» DATA FOR ANALYSIS:
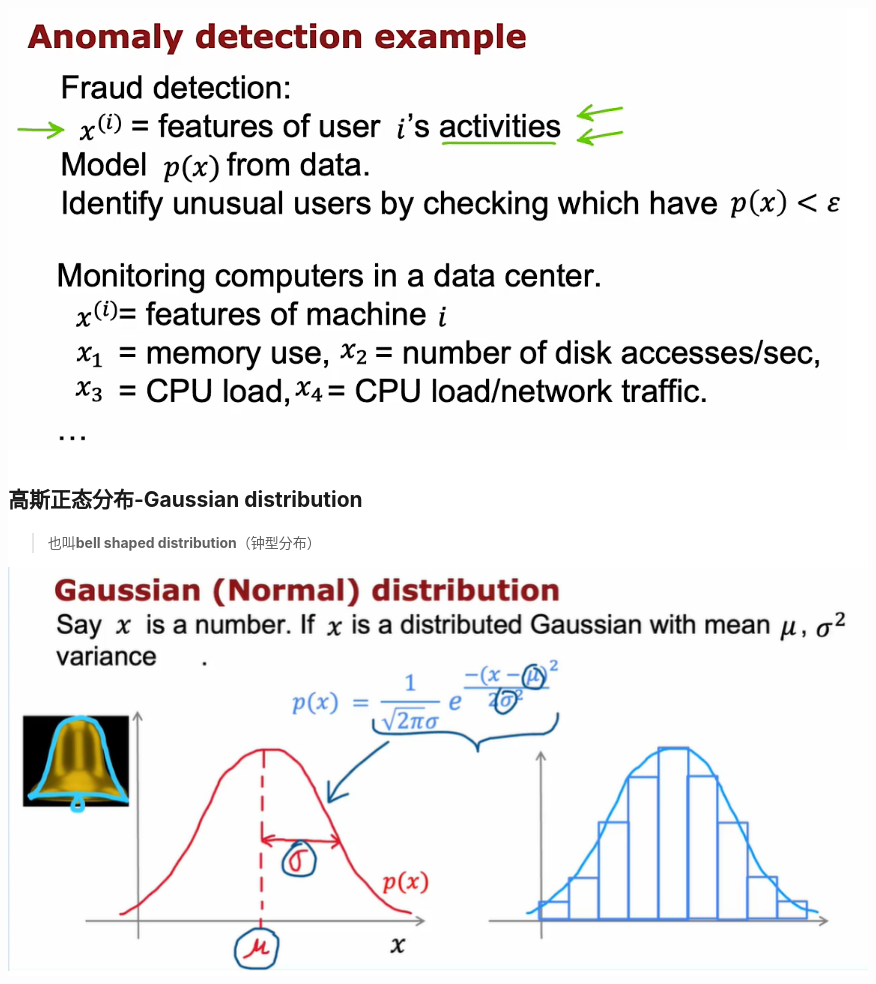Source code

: ![image-20221205203238737](./assets/image-20221205203238737.png)

## 高斯正态分布-Gaussian distribution

> 也叫**bell shaped distribution**（钟型分布）

![image-20221205203837988](./assets/image-20221205203837988.png)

» REQUIRED WORK: Reproduce the data above verbatim, omitting the pictures from your reply.

» EXERCISE RESULT:
Source code

: ![image-20221205203238737](./assets/image-20221205203238737.png)

## 高斯正态分布-Gaussian distribution

> 也叫**bell shaped distribution**（钟型分布）

![image-20221205203837988](./assets/image-20221205203837988.png)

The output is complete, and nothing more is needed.